Vaitkus, ne réglait pas leurs déplacements, ils se jetaient à l’eau et le résultat était stupéfiant ! Il était accoudé sur le bord de la scène et regardait simplement les merveilles de ses acteurs.

– Albertai est-ce qu’ils vont être capables de refaire leurs déplacements ? Ils marchent à l’intuition. Comment-ils vont faire ?

– C’est pas important. L’essentiel c’est que le but soit présent dans chaque réplique.

– Fais voir le texte

– Tu dois faire comme ça

J’éclate de rire, lui aussi.

– Tu sais chez moi aussi il y a des livres je sais comment ouvrir un livre, merci. Je ne viens pas d’un village.

– Tu viens d’où ?

– De Paris.

– Qu’est ce que tu fais ici ?

– On m’a commandé un article sur le théâtre lituanien, je répondis pour faire court.

Vers la fin de la matinée Vaitkus leur demandait de refiler les scènes, en insérant dans chacun des personnages, quelque nesąmūnės, comme Vikorija venait de le faire. Le mot est pratiquement intraduisible en français. En anglais ce serait nonsense , c’est à dire quelque chose d’illogique, d’impossible d’après les lois de la logique. C’est en fait ce qui traduit la brisure interne du personnage. C’est, je le compris alors, essentiel. Un petit geste qui donne toute l’ampleur dramatique du personnage. C’est ce que j’avais compris de plus important.
Quand il refilèrent les scènes à peu de chose près c’était exactement les mêmes déplacements.

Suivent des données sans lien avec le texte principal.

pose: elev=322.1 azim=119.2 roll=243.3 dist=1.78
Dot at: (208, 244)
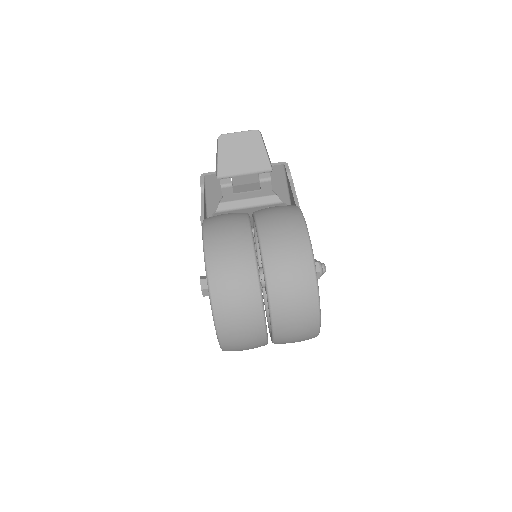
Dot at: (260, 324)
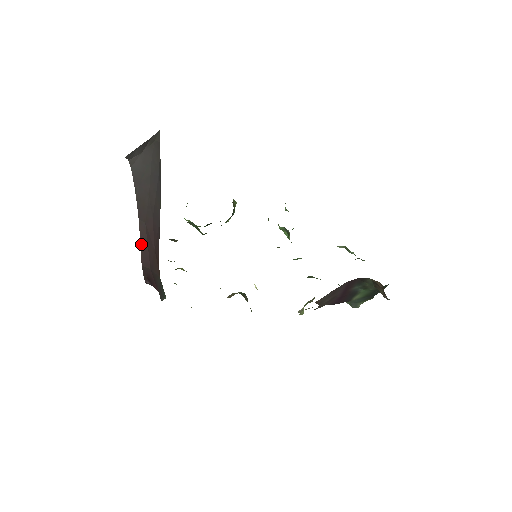
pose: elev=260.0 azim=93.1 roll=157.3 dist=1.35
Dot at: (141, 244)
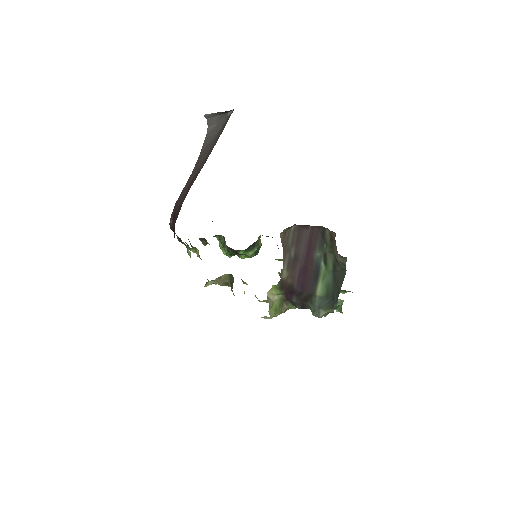
Dot at: (184, 188)
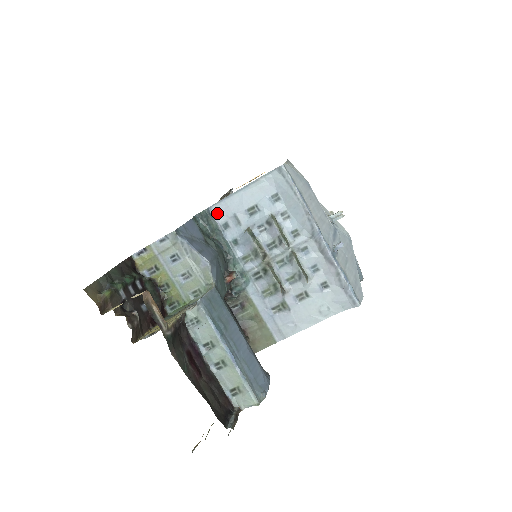
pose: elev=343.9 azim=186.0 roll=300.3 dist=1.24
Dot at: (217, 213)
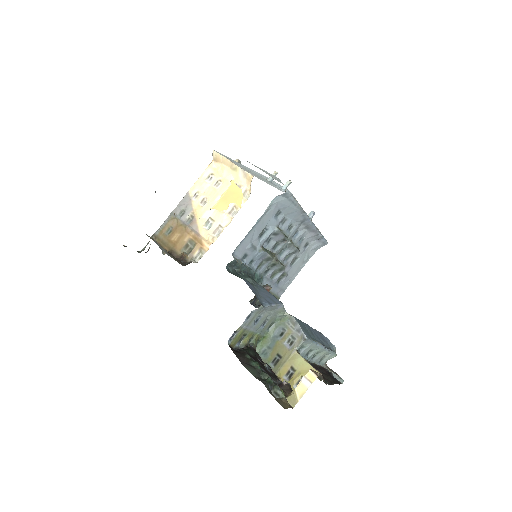
Dot at: (238, 253)
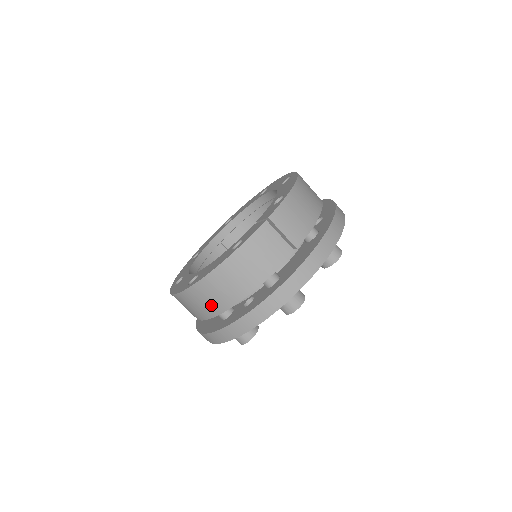
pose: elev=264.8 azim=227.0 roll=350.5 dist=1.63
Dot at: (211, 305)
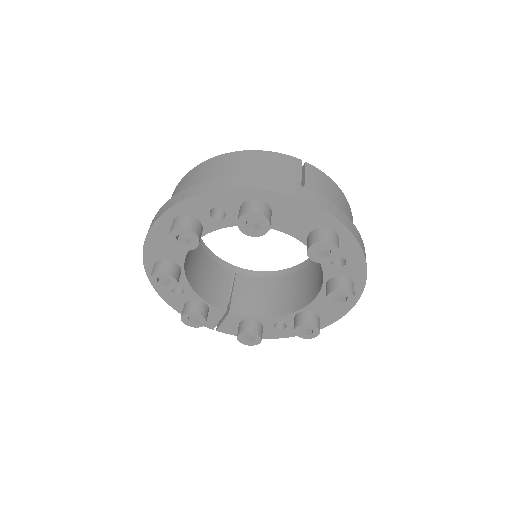
Dot at: (193, 182)
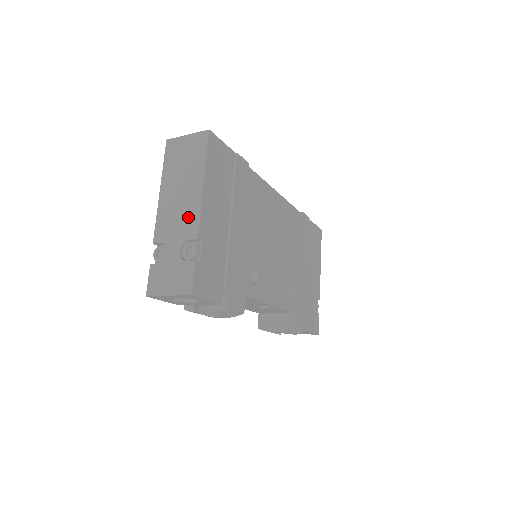
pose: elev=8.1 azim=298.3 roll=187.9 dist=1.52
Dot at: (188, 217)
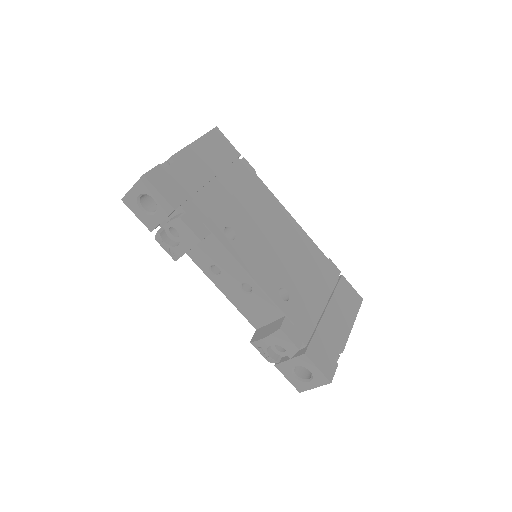
Dot at: occluded
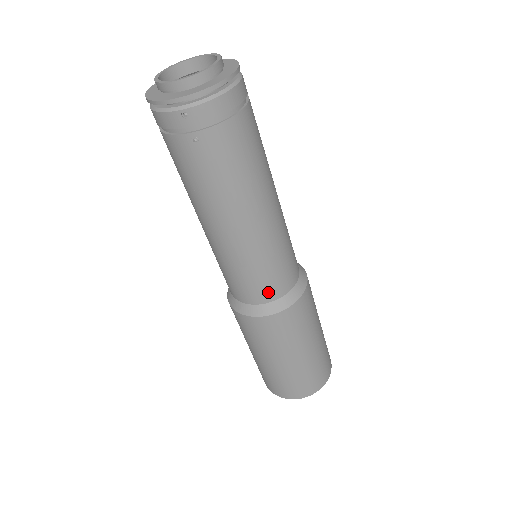
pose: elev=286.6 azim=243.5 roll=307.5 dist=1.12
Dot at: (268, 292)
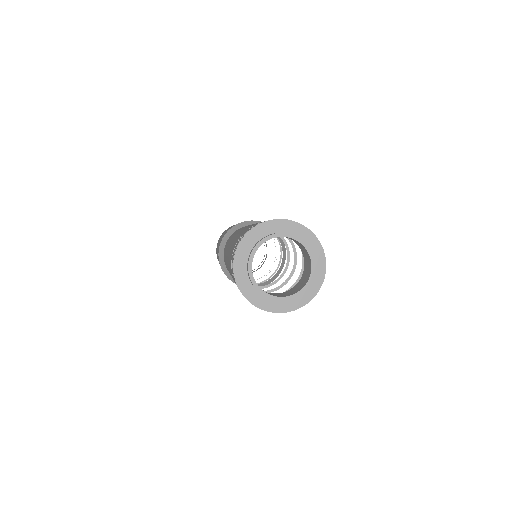
Dot at: occluded
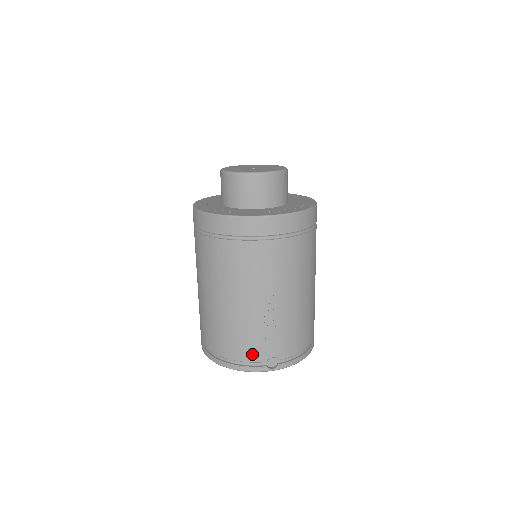
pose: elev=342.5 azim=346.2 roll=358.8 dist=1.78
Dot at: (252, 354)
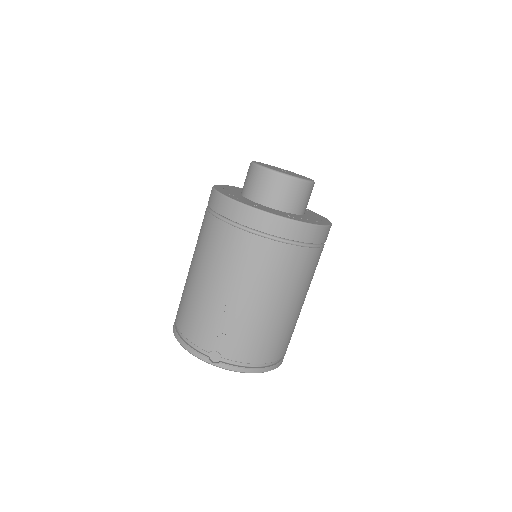
Dot at: (200, 338)
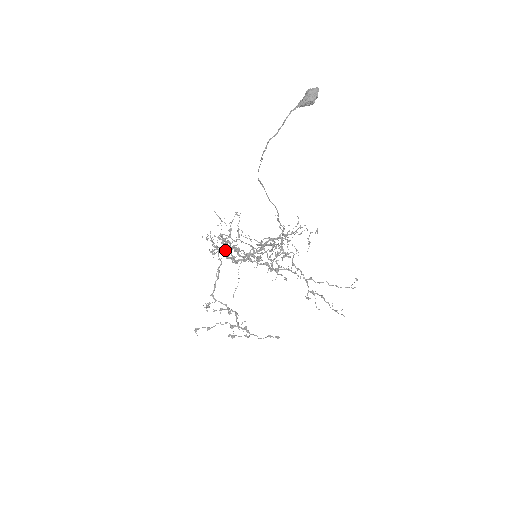
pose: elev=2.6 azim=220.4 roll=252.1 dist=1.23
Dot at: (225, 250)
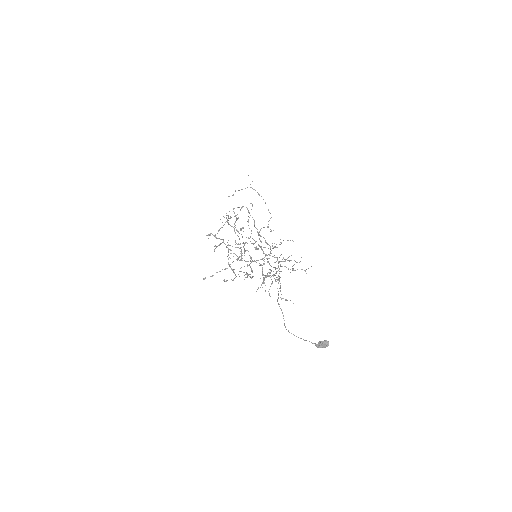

J’étais émerveillée. Ils avaient appris le texte la veille, et ils répétaient en ayant trouvé leur personnage. Le reste venait tout seul. Ils réagissaient les uns aux autres en balançant leur texte. Ils s’occupaient de jouer la situation dans toute son ampleur. Tout leur corps parlait. Ils contrefaisaient leur voix. Ils avaient créé des personnages énormes. L’un parlait toujours avec un tic de bègue et en relevant les sourcils. L’autre remettait les manches de sa veste dans une malaisance, une intimidation constantes. L’ivrogne était arrivé en sautillant, en dansant, il crachait dans ses mains en comptant les roubles qu’il jetait parterre. L’autre, qui jouait une vieille dame, arrivait avec la canne à la main, recourbée sous le poids des ans, exactement comme dans « Les sept vieillards » de Baudelaire.

Pourquoi en France on est incapable de monter Tchékhov ? Il manque les personnages, leurs excès, les sanglots suivis de larmes les changements brusques d’humeur le rire les larmes… On est « cartésiens » comme on dit ici – en sachant qu’être cartésien n’a rien avoir avec la philosophie de Descartes, que l’amour platonique, n’a rien à voir avec la philosophie de Platon dans Le Banquet et que le Machiavélisme de Lady Macbeth, n’a rien à voir avec le Machiavel du Prince : il ne s’agit là que d’abus de langage.

Les acteurs Lituaniens jouent souvent dos au public. En France on nous apprend à regarder de face, à « donner nos yeux ». C’est attendu, facile, conventionnel. En Lituanie, ils ne donnent pas que leurs yeux au public, ils donnent tout leur corps. En France on joue pour le public. Donc on reste dans le domaine du jeu, toujours. En Lituanie, le public, est partenaire des acteurs, pas simplement un groupe de gens qui regardent. On sort du domaine du jeu pour passer au domaine de l’existence, de l’être. Ils vivent ; ils ne jouent pas.

« Je ne connais qu’un bon metteur en scène : le hasard » dit Oskaras Koršunovas.

Les acteurs lituaniens se servent du hasard. C’est le secret de leur art. C’est la Vie.